Not realistic? Maybe not overnight. But consider the long waiting lists for charter schools—still a public school option, but with some innovation. The number of available seats in private schools almost meets that need. How many parents would be willing to take the private school option—rather than wait out the years of their child’s education hoping for a win in the charter school lottery? Not all, but many.

What about the question of government strings attached to the money? You think that’s not a problem now? How could giving accountability to parents increase the stranglehold government schools have now?

Maybe working for putting the money in the hands of the parents goes hand in hand with keeping government’s glommy[i] hands off our curriculum choices.

Do we risk damaging the public school system? Maybe that’s a risk we ought to be willing to take. If a collapse of that government institutional monopoly happened simultaneously with a free-market response, the only real losers are the teachers unions. And that includes the indoctrinators who think they have a right to control our children.

Whatever we do right now, it had better be bold and big. We can’t afford to lose a generation of kids. And if they’re your kids in school right now, can you afford for them to suffer any more indoctrination?
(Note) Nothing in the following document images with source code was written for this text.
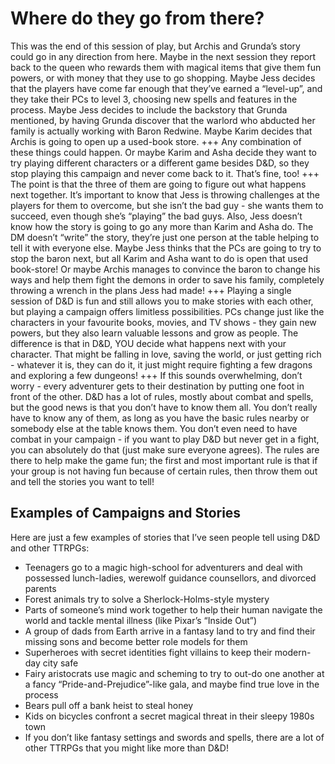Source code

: # Where do they go from there?

This was the end of this session of play, but Archis and Grunda’s story could go in any direction from here. Maybe in the next session they report back to the queen who rewards them with magical items that give them fun powers, or with money that they use to go shopping. Maybe Jess decides that the players have come far enough that they’ve earned a “level-up”, and they take their PCs to level 3, choosing new spells and features in the process. Maybe Jess decides to include the backstory that Grunda mentioned, by having Grunda discover that the warlord who abducted her family is actually working with Baron Redwine. Maybe Karim decides that Archis is going to open up a used-book store.
+++
Any combination of these things could happen. Or maybe Karim and Asha decide they want to try playing different characters or a different game besides D&D, so they stop playing this campaign and never come back to it. That’s fine, too!
+++
The point is that the three of them are going to figure out what happens next together. It’s important to know that Jess is throwing challenges at the players for them to overcome, but she isn’t the bad guy - she wants them to succeed, even though she’s “playing” the bad guys. Also, Jess doesn’t know how the story is going to go any more than Karim and Asha do. The DM doesn’t “write” the story, they’re just one person at the table helping to tell it with everyone else. Maybe Jess thinks that the PCs are going to try to stop the baron next, but all Karim and Asha want to do is open that used book-store! Or maybe Archis manages to convince the baron to change his ways and help them fight the demons in order to save his family, completely throwing a wrench in the plans Jess had made! 
+++
Playing a single session of D&D is fun and still allows you to make stories with each other, but playing a campaign offers limitless possibilities. PCs change just like the characters in your favourite books, movies, and TV shows - they gain new powers, but they also learn valuable lessons and grow as people. The difference is that in D&D, YOU decide what happens next with your character. That might be falling in love, saving the world, or just getting rich - whatever it is, they can do it, it just might require fighting a few dragons and exploring a few dungeons!
+++
If this sounds overwhelming, don’t worry - every adventurer gets to their destination by putting one foot in front of the other. D&D has a lot of rules, mostly about combat and spells, but the good news is that you don’t have to know them all. You don’t really have to know any of them, as long as you have the basic rules nearby or somebody else at the table knows them. You don’t even need to have combat in your campaign - if you want to play D&D but never get in a fight, you can absolutely do that (just make sure everyone agrees). The rules are there to help make the game fun; the first and most important rule is that if your group is not having fun because of certain rules, then throw them out and tell the stories you want to tell!

## Examples of Campaigns and Stories
Here are just a few examples of stories that I’ve seen people tell using D&D and other TTRPGs:
* Teenagers go to a magic high-school for adventurers and deal with possessed lunch-ladies, werewolf guidance counsellors, and divorced parents
* Forest animals try to solve a Sherlock-Holms-style mystery 
* Parts of someone’s mind work together to help their human navigate the world and tackle mental illness (like Pixar’s “Inside Out”)
* A group of dads from Earth arrive in a fantasy land to try and find their missing sons and become better role models for them
* Superheroes with secret identities fight villains to keep their modern-day city safe
* Fairy aristocrats use magic and scheming to try to out-do one another at a fancy “Pride-and-Prejudice”-like gala, and maybe find true love in the process
* Bears pull off a bank heist to steal honey
* Kids on bicycles confront a secret magical threat in their sleepy 1980s town
* If you don’t like fantasy settings and swords and spells, there are a lot of other TTRPGs that you might like more than D&D!
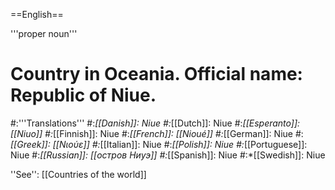 ==English==

'''proper noun'''

# Country in Oceania. Official name: Republic of Niue.
#:'''Translations'''
#:*[[Danish]]: Niue
#:*[[Dutch]]: Niue
#:*[[Esperanto]]: [[Niuo]]
#:*[[Finnish]]: Niue
#:*[[French]]: [[Nioué]]
#:*[[German]]: Niue
#:*[[Greek]]: [[Νιούε]]
#:*[[Italian]]: Niue
#:*[[Polish]]: Niue
#:*[[Portuguese]]: Niue
#:*[[Russian]]: [[остров Ниуэ]]
#:*[[Spanish]]: Niue
#:*[[Swedish]]: Niue

''See'': [[Countries of the world]]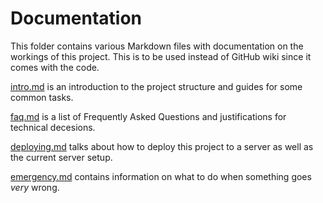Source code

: # Documentation

This folder contains various Markdown files with documentation on the workings
of this project. This is to be used instead of GitHub wiki since it comes with
the code.

[intro.md](./intro.md) is an introduction to the project structure and guides
for some common tasks.

[faq.md](./faq.md) is a list of Frequently Asked Questions and justifications
for technical decesions.

[deploying.md](./deploying.md) talks about how to deploy this project to a
server as well as the current server setup.

[emergency.md](./emergency.md) contains information on what to do when something
goes *very* wrong.
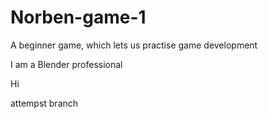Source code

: # Norben-game-1

A beginner game, which lets us practise game development

I am a Blender professional

Hi

attempst branch
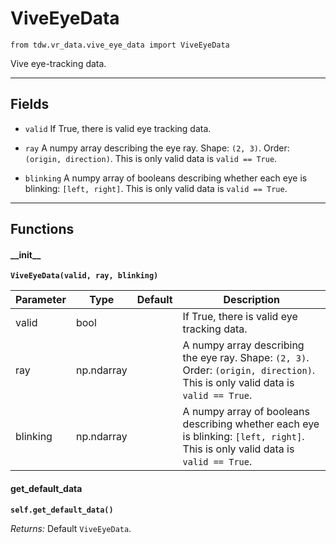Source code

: # ViveEyeData

`from tdw.vr_data.vive_eye_data import ViveEyeData`

Vive eye-tracking data.

***

## Fields

- `valid` If True, there is valid eye tracking data.

- `ray` A numpy array describing the eye ray. Shape: `(2, 3)`. Order: `(origin, direction)`. This is only valid data is `valid == True`.

- `blinking` A numpy array of booleans describing whether each eye is blinking: `[left, right]`. This is only valid data is `valid == True`.

***

## Functions

#### \_\_init\_\_

**`ViveEyeData(valid, ray, blinking)`**

| Parameter | Type | Default | Description |
| --- | --- | --- | --- |
| valid |  bool |  | If True, there is valid eye tracking data. |
| ray |  np.ndarray |  | A numpy array describing the eye ray. Shape: `(2, 3)`. Order: `(origin, direction)`. This is only valid data is `valid == True`. |
| blinking |  np.ndarray |  | A numpy array of booleans describing whether each eye is blinking: `[left, right]`. This is only valid data is `valid == True`. |

#### get_default_data

**`self.get_default_data()`**

_Returns:_  Default `ViveEyeData`.

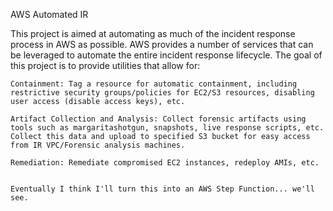 AWS Automated IR

This project is aimed at automating as much of the incident response process in AWS as possible. AWS provides a number of services that can be leveraged to automate the entire incident response lifecycle. The goal of this project is to provide utilities that allow for:

    Containment: Tag a resource for automatic containment, including restrictive security groups/policies for EC2/S3 resources, disabling user access (disable access keys), etc.

    Artifact Collection and Analysis: Collect forensic artifacts using tools such as margaritashotgun, snapshots, live response scripts, etc. Collect this data and upload to specified S3 bucket for easy access from IR VPC/Forensic analysis machines.

    Remediation: Remediate compromised EC2 instances, redeploy AMIs, etc.
    
    
    Eventually I think I'll turn this into an AWS Step Function... we'll see. 
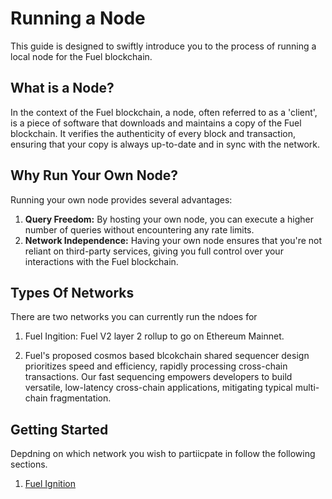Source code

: # Running a Node

This guide is designed to swiftly introduce you to the process of running a local node for the Fuel blockchain.

## What is a Node?

In the context of the Fuel blockchain, a node, often referred to as a 'client', is a piece of software that downloads and maintains a copy of the Fuel blockchain. It verifies the authenticity of every block and transaction, ensuring that your copy is always up-to-date and in sync with the network.

## Why Run Your Own Node?

Running your own node provides several advantages:

1. **Query Freedom:** By hosting your own node, you can execute a higher number of queries without encountering any rate limits.
2. **Network Independence:** Having your own node ensures that you're not reliant on third-party services, giving you full control over your interactions with the Fuel blockchain.

## Types Of Networks

There are two networks you can currently run the ndoes for 
1. Fuel Ingition: Fuel V2 layer 2 rollup to go on Ethereum Mainnet. 

2. Fuel's proposed cosmos based blcokchain shared sequencer design prioritizes speed and efficiency, rapidly processing cross-chain transactions. Our fast sequencing empowers developers to build versatile, low-latency cross-chain applications, mitigating typical multi-chain fragmentation.

## Getting Started

Depdning on which network you wish to partiicpate in follow the following sections. 

1. [Fuel Ignition](./ignition/index.md)
<!-- 2. [Fuel Shared Sequencer](./sequencer/index.md) -->
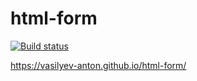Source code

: # html-form
[![Build status](https://ci.appveyor.com/api/projects/status/gn6l6sope0bag9fb?svg=true)](https://ci.appveyor.com/project/Vasilyev-Anton/html-form)

https://vasilyev-anton.github.io/html-form/

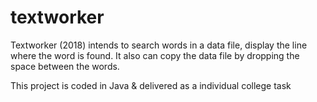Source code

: # textworker

Textworker (2018) intends to search words in a data file, display the line where the word is found.
It also can copy the data file by dropping the space between the words.

This project is coded in Java & delivered as a individual college task
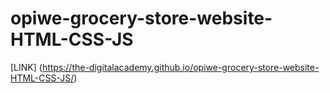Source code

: # opiwe-grocery-store-website-HTML-CSS-JS

[LINK] (https://the-digitalacademy.github.io/opiwe-grocery-store-website-HTML-CSS-JS/)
As Paula Bolyard says in that PJ Media article, What’s it worth to you to protect your kids from what’s going on in public schools?

Maybe the answer has been to turn over the school board and then watch closely. You might give that a year, two tops. If that doesn’t eliminate the problems, you need to cut and run.

If you’re not simultaneously lobbying the legislature to put the school money in the hands of parents, don’t be surprised if, when you need to pull your kids out, it’s going to be at your own expense—even though it shouldn’t be, and even though that solves nothing for all the other kids stuck in that strange indoctrination institution.

School choicewith plenty of free-market involvementwill mean better outcomes for all school children. In that case, take the money and run to better options. But if you can't wait for that huge win over the powerful teacher unions and their sycophants, just run. Whatever the cost, your kids are worth it.

 


[i] Online dictionary is telling me this is not a word, even though it was common in my household growing up, as in, “Keep your glommy hands off my candy; you’ve got your own.” Think “glom onto,” which does show up in the dictionary and means to cling to, the way a leech might glom onto a person.